Serge Bielanko is a dad who still plays in a band… is he too old for this dream?
I’m 43 years old and I play in a rock-n-roll band.
I know that sounds kind of “mid-life crisis mode,” but hear me out.
For almost 15 years — from the time I was about 24 until the time I was pushing 40 — I didn’t have another job. I didn’t have something to “fall back on.” I dropped out of college to play in the band Marah with my younger brother, Dave.
We played our guitars, wrote songs, recorded a bunch of albums, and traveled halfway ’round the world performing live, night after night.
And that’s it. That’s how I spent nearly a third of my life: living for the music I made, surviving on truck-stop coffee, cigarettes, and Subway sandwiches. Still, it was the greatest existence I could have possibly dreamed of. I loved the life I was living more than I could ever possibly explain to you. We were like pioneers crossing the Old West, with stars in our eyes and miles beneath our feet. It was so wonderfully imperfect.
Fast-forward to my current existence as a single dad to three kids, and it dawned on me that this rare experience I’ve had, this life of playing rock-n-roll on a zillion stages from Serbia to Seattle, has really helped me become a better dad.
As a dad who wants his kids to experience life not just living, I feel a certain amount of pride in the fact that I went against the proverbial grain. Was I foolish to quit college and hit the American highway system with a band? Probably, in a lot of ways I was.
Yet any regrets I have now and then are nothing compared to the soul-crushing regret I would have had if I’d passed up the chance to be in Marah and experience everything that came with it. I ended up never, ever being afraid — even when the odds were stacked against us.
In this day and age, I’m so damn proud of that.
This is why I want my kids to feel comfortable doing whatever they dream of doing with their own lives, too.
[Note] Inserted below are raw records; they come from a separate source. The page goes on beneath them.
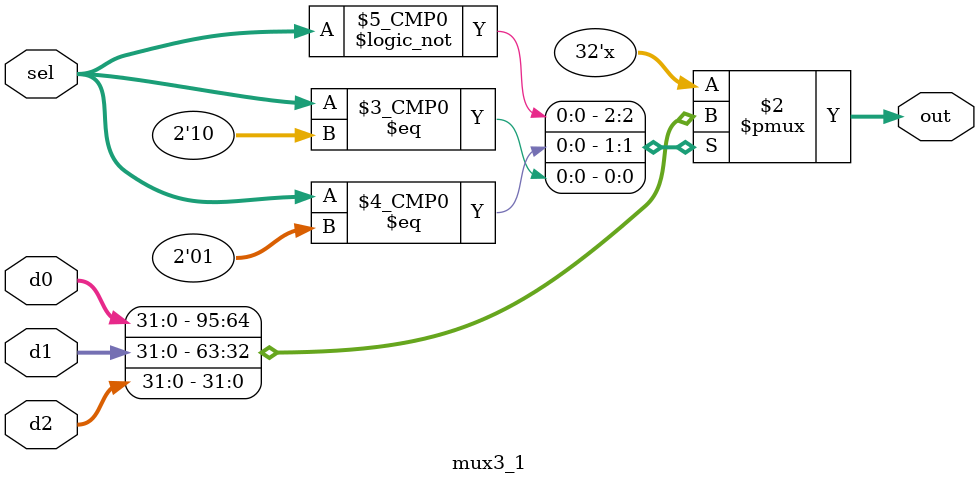
<source format=v>
module mux3_1
(
    d0,
    d1,
    d2,
    sel,
    out
);

    parameter n = 32;

    input [n-1:0] d0, d1, d2;
    input [1:0] sel;
    output reg [n-1:0] out;

    always @(*)
    begin
        case (sel)
        2'b00: out <= d0;
        2'b01: out <= d1;
        2'b10: out <= d2;
        endcase
    end


endmodule

</source>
I hope my own life choices once upon a time will help them with a few of theirs down the road.
You see, we live in a day and age where kids are being pigeonholed into a life of certain security.
“If you don’t do X now when you’re 21 or 22, you’re going to be SO sorry when you want to retire at 65!”
I don’t know about you, but I hate that line of thinking. It seems so unfair, so stifling to young, creative minds. I mean, what if one of our children wants to be a painter? Or a poet? What if your son wants to spend his life in the theater? Or your daughter tells you she wants to make documentary films?
Have we hit the point where we tell them that it’s just not worth it?
What if two of your kids came to you when they were in their sophomore year of college and said: “Mom, Dad … we want to play rock-n-roll. We want to take our band on the road. It’s our dream, you guys. And our time is now.”
Would you flip out? Would you support them somehow? Would you be able to relate to their hunger and their drive?
I was that kid once.
I guess I still am, huh?
There is no scientific proof here at all, but I think risks, taking chances, and even failure all lead to becoming better human beings. And so maybe that leads to becoming pretty epic parents too, you know?
Maybe once you’ve actually known the highs and lows and the ups and downs of doing your own thing, of hunting down your very own dream, that’s when your life really starts to make sense. Life as a series of lessons learned and stories to be shared with the people who have always looked up to you like you’re some kind of celebrity — your own kids.
Sometimes I sigh about the future. Sometimes I think about the fact that I spent so much of my life playing in a band. I wonder what my life would look like now had I not pursued my music. Beyond that though, I wonder if my choice will ever pay off in the biggest way possible — in the way I need it to for my own kids.
And this is where it all comes back to me again. The memories seared deep into my soul — of nights lying exhausted in a bed in Barcelona, far far from home, memories of falling asleep knowing that I had just played music for perfect strangers who loved it and who wanted me to do it again some day.
That’s when I know I made the right move. That I chose the right path all along for being the dad I really want to be. Oh sure, some day before long my three are going to look at me and say: “Dad, how come you’re not very well off, man? Why don’t you have vacation homes and a fat retirement fund? Why are you eating Spam from a can, dude?!”
I’ll smile at them then. Tell them my tales from a very rock-n-roll life. And if everything goes the way I hope, that will actually be the day I’ve been waiting for all along. That will be the day I kick open a very rare and special door for each of them to burst through themselves.